Does that have a spiritual dimension to it for you?

RODRIGUEZ:

Oh, sure. Of course.

ROSOLOWSKI:

OK. Yeah. How does that—

RODRIGUEZ:

I think it explains everything.

ROSOLOWSKI:

It explains everything. (laughter) Does it play out in your professional life and your personal life? That fundamental belief?

RODRIGUEZ:

Well, I think in my professional life, it helps me to deal with change. I mean, there is no such thing as stability. I mean, nothing is static. Everything is in motion. The planet is in motion. I mean, here we are hurling through space, I don’t know how many thousand miles per second.
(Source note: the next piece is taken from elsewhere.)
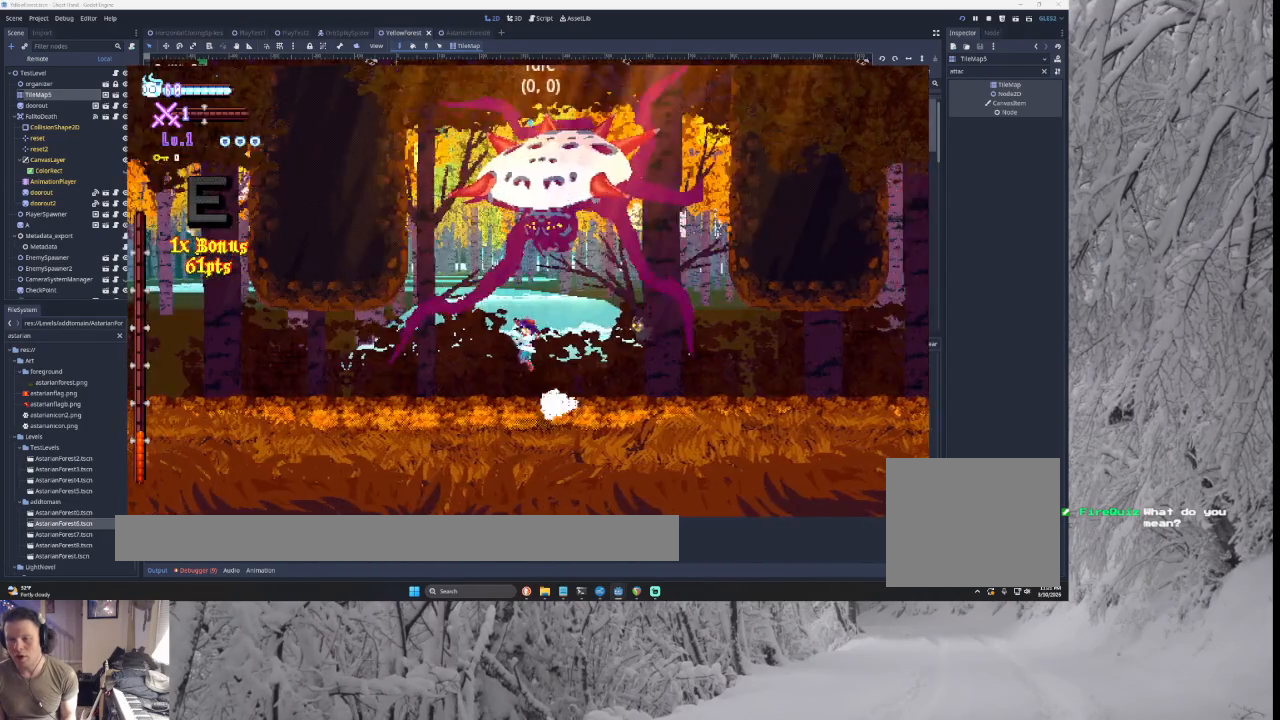
{"buttons": [], "left_stick": "left", "right_stick": "center", "events": [[133, "TRIANGLE", "up"], [267, "TRIANGLE", "down"], [467, "TRIANGLE", "up"]]}
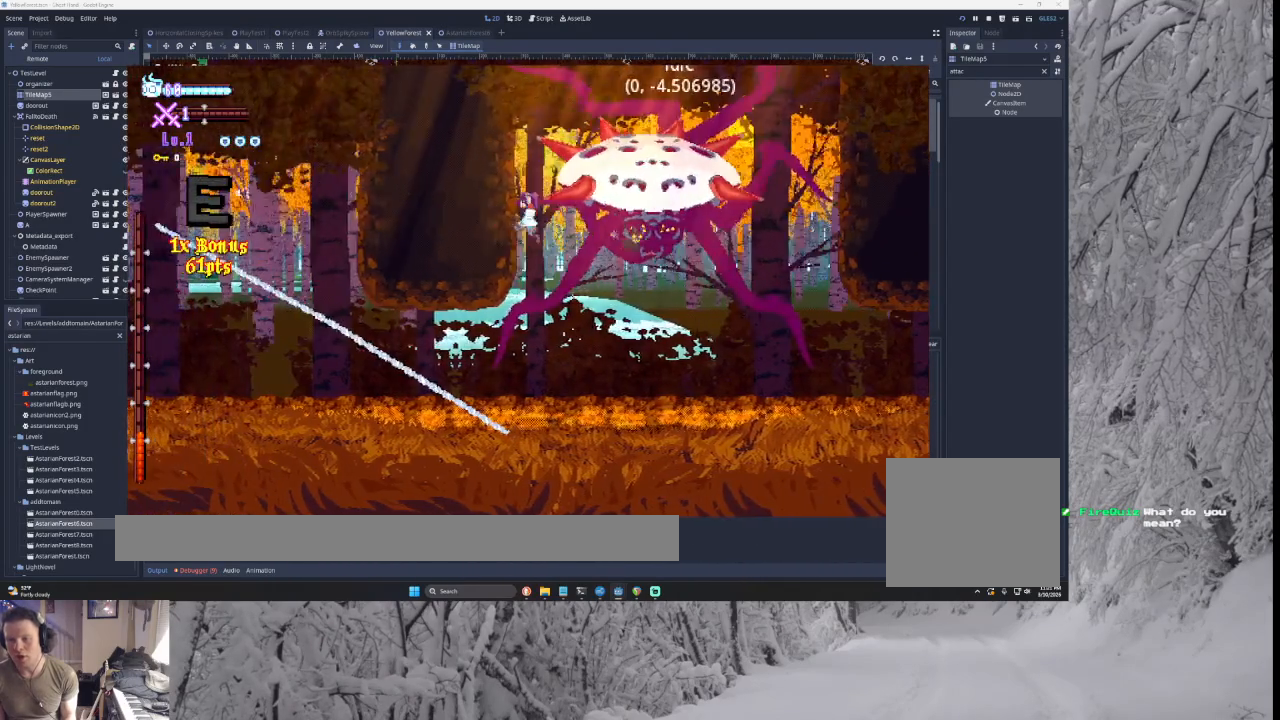
{"buttons": ["TRIANGLE"], "left_stick": "left", "right_stick": "center", "events": [[67, "left_stick", "center"], [133, "TRIANGLE", "down"], [233, "SQUARE", "down"], [433, "left_stick", "left"], [500, "SQUARE", "up"]]}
We don’t perceive it, we’re not conscious of it, but it’s happening even as we stand here, so the next moment, maybe we’ll be coursing through a worm hole that will throw us into a totally different universe, how do we know, right?

ROSOLOWSKI:

And wouldn’t that be a cool event?

RODRIGUEZ:

Yeah! (laughter)

ROSOLOWSKI:

And in your personal life? Does that play out there too?

RODRIGUEZ:

I have to say my personal life, paradoxically, I like routine and stability. (laughter)

ROSOLOWSKI:

It helps you get [inaudible] change here.

RODRIGUEZ:

Some things have to be steady and stable, otherwise you could be hurled off into space, you know?

ROSOLOWSKI:

Absolutely true.

RODRIGUEZ:

There’s value to gravity, OK?

ROSOLOWSKI:

There is. Well, is there anything else you’d like to add at this point, Dr. Rodriguez?

RODRIGUEZ:

No. I thank you for the opportunity to have this conversation. It’s been very interesting, actually.

ROSOLOWSKI:

It has been. Well, I thank you for your time. I really do.

RODRIGUEZ:

You’re most welcome.

ROSOLOWSKI:

And it was a really interesting conversation.

RODRIGUEZ:

So I’m looking forward to seeing the transcript.

ROSOLOWSKI:

Yes.

RODRIGUEZ:

See how many “oops” moments I have.

ROSOLOWSKI:

Oh, there’ll probably be a few, everybody has those. But, well, I want to thank you for time.

RODRIGUEZ:

You’re welcome.

ROSOLOWSKI:

And I want to just for the record say that I am turning off the recorder at twenty minutes of four. Thank you.